*** Begin section ***

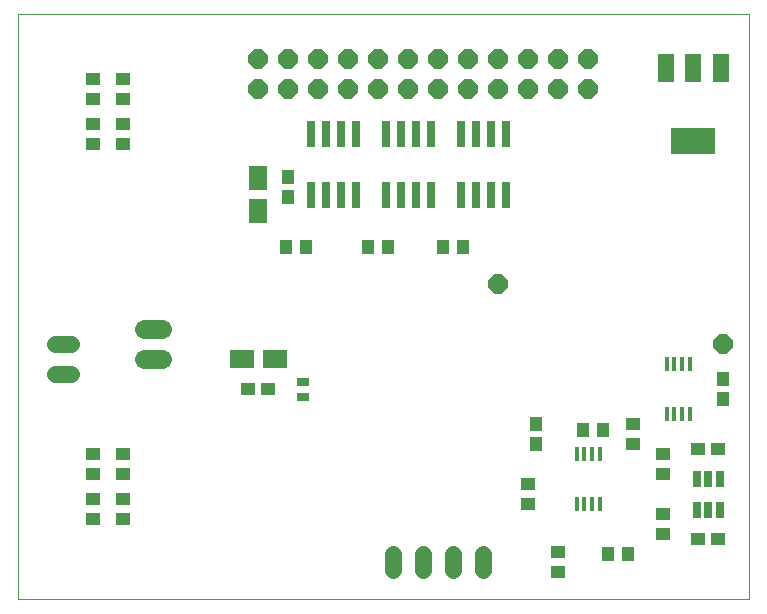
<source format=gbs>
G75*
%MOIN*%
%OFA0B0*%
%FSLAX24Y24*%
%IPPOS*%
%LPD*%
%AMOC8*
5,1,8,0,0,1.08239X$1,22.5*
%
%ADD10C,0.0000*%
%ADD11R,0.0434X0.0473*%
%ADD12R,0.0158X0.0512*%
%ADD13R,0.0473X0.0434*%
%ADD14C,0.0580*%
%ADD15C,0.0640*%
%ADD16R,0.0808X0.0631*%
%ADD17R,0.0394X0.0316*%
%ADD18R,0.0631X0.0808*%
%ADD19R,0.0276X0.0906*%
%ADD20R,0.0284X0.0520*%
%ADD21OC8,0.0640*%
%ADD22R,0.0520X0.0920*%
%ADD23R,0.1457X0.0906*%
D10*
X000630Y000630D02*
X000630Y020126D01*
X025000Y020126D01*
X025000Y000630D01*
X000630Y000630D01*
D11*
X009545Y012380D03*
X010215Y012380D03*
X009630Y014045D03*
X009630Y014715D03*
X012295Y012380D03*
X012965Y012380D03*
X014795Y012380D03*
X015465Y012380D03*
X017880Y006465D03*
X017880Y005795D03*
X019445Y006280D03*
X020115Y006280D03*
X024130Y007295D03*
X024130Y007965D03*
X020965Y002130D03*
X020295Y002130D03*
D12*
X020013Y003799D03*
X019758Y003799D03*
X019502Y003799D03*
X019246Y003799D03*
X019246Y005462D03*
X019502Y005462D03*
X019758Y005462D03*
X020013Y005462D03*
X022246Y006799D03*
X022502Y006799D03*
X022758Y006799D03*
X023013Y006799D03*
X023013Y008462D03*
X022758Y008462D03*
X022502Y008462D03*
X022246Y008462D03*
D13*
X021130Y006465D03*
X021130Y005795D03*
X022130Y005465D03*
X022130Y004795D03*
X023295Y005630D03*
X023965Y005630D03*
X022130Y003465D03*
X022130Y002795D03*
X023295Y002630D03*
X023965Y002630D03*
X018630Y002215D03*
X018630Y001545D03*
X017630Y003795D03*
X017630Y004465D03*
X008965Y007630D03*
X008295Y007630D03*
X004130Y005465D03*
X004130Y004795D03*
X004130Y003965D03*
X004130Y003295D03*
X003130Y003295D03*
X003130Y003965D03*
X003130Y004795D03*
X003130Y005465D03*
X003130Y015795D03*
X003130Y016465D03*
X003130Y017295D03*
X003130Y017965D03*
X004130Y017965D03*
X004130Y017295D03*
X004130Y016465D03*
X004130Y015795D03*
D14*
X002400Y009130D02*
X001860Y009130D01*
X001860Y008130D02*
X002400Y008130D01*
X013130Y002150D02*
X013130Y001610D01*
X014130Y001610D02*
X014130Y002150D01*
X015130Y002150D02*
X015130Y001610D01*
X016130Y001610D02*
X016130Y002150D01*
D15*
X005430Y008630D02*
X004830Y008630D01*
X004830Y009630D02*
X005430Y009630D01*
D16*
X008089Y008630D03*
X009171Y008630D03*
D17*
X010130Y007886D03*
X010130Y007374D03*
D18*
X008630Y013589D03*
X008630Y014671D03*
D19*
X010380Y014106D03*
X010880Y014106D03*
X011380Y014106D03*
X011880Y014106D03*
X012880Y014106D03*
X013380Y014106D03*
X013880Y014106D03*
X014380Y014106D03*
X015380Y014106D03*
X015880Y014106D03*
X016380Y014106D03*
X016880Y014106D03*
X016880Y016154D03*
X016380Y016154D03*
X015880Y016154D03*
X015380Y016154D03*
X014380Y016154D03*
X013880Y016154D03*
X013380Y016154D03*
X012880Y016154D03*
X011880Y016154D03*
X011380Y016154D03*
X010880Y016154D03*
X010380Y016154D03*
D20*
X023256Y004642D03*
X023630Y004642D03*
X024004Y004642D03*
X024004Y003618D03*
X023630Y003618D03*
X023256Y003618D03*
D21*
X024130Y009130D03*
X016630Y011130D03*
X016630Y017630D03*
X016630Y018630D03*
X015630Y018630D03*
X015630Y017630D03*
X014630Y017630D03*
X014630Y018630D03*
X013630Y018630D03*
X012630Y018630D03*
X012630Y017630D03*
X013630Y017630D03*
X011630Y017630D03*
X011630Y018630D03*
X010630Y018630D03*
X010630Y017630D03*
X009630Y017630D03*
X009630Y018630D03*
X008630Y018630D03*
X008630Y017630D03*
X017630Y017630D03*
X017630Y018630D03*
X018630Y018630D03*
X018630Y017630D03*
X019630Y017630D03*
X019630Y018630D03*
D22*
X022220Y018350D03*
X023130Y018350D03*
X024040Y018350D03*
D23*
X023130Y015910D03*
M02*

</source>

*** End section ***

WRITTEN TASK:
From the first line to the last, repeat the entries exactly and leave out the pictures.

ANSWER FOR THE TASK:
<source format=gbs>
G75*
%MOIN*%
%OFA0B0*%
%FSLAX24Y24*%
%IPPOS*%
%LPD*%
%AMOC8*
5,1,8,0,0,1.08239X$1,22.5*
%
%ADD10C,0.0000*%
%ADD11R,0.0434X0.0473*%
%ADD12R,0.0158X0.0512*%
%ADD13R,0.0473X0.0434*%
%ADD14C,0.0580*%
%ADD15C,0.0640*%
%ADD16R,0.0808X0.0631*%
%ADD17R,0.0394X0.0316*%
%ADD18R,0.0631X0.0808*%
%ADD19R,0.0276X0.0906*%
%ADD20R,0.0284X0.0520*%
%ADD21OC8,0.0640*%
%ADD22R,0.0520X0.0920*%
%ADD23R,0.1457X0.0906*%
D10*
X000630Y000630D02*
X000630Y020126D01*
X025000Y020126D01*
X025000Y000630D01*
X000630Y000630D01*
D11*
X009545Y012380D03*
X010215Y012380D03*
X009630Y014045D03*
X009630Y014715D03*
X012295Y012380D03*
X012965Y012380D03*
X014795Y012380D03*
X015465Y012380D03*
X017880Y006465D03*
X017880Y005795D03*
X019445Y006280D03*
X020115Y006280D03*
X024130Y007295D03*
X024130Y007965D03*
X020965Y002130D03*
X020295Y002130D03*
D12*
X020013Y003799D03*
X019758Y003799D03*
X019502Y003799D03*
X019246Y003799D03*
X019246Y005462D03*
X019502Y005462D03*
X019758Y005462D03*
X020013Y005462D03*
X022246Y006799D03*
X022502Y006799D03*
X022758Y006799D03*
X023013Y006799D03*
X023013Y008462D03*
X022758Y008462D03*
X022502Y008462D03*
X022246Y008462D03*
D13*
X021130Y006465D03*
X021130Y005795D03*
X022130Y005465D03*
X022130Y004795D03*
X023295Y005630D03*
X023965Y005630D03*
X022130Y003465D03*
X022130Y002795D03*
X023295Y002630D03*
X023965Y002630D03*
X018630Y002215D03*
X018630Y001545D03*
X017630Y003795D03*
X017630Y004465D03*
X008965Y007630D03*
X008295Y007630D03*
X004130Y005465D03*
X004130Y004795D03*
X004130Y003965D03*
X004130Y003295D03*
X003130Y003295D03*
X003130Y003965D03*
X003130Y004795D03*
X003130Y005465D03*
X003130Y015795D03*
X003130Y016465D03*
X003130Y017295D03*
X003130Y017965D03*
X004130Y017965D03*
X004130Y017295D03*
X004130Y016465D03*
X004130Y015795D03*
D14*
X002400Y009130D02*
X001860Y009130D01*
X001860Y008130D02*
X002400Y008130D01*
X013130Y002150D02*
X013130Y001610D01*
X014130Y001610D02*
X014130Y002150D01*
X015130Y002150D02*
X015130Y001610D01*
X016130Y001610D02*
X016130Y002150D01*
D15*
X005430Y008630D02*
X004830Y008630D01*
X004830Y009630D02*
X005430Y009630D01*
D16*
X008089Y008630D03*
X009171Y008630D03*
D17*
X010130Y007886D03*
X010130Y007374D03*
D18*
X008630Y013589D03*
X008630Y014671D03*
D19*
X010380Y014106D03*
X010880Y014106D03*
X011380Y014106D03*
X011880Y014106D03*
X012880Y014106D03*
X013380Y014106D03*
X013880Y014106D03*
X014380Y014106D03*
X015380Y014106D03*
X015880Y014106D03*
X016380Y014106D03*
X016880Y014106D03*
X016880Y016154D03*
X016380Y016154D03*
X015880Y016154D03*
X015380Y016154D03*
X014380Y016154D03*
X013880Y016154D03*
X013380Y016154D03*
X012880Y016154D03*
X011880Y016154D03*
X011380Y016154D03*
X010880Y016154D03*
X010380Y016154D03*
D20*
X023256Y004642D03*
X023630Y004642D03*
X024004Y004642D03*
X024004Y003618D03*
X023630Y003618D03*
X023256Y003618D03*
D21*
X024130Y009130D03*
X016630Y011130D03*
X016630Y017630D03*
X016630Y018630D03*
X015630Y018630D03*
X015630Y017630D03*
X014630Y017630D03*
X014630Y018630D03*
X013630Y018630D03*
X012630Y018630D03*
X012630Y017630D03*
X013630Y017630D03*
X011630Y017630D03*
X011630Y018630D03*
X010630Y018630D03*
X010630Y017630D03*
X009630Y017630D03*
X009630Y018630D03*
X008630Y018630D03*
X008630Y017630D03*
X017630Y017630D03*
X017630Y018630D03*
X018630Y018630D03*
X018630Y017630D03*
X019630Y017630D03*
X019630Y018630D03*
D22*
X022220Y018350D03*
X023130Y018350D03*
X024040Y018350D03*
D23*
X023130Y015910D03*
M02*

</source>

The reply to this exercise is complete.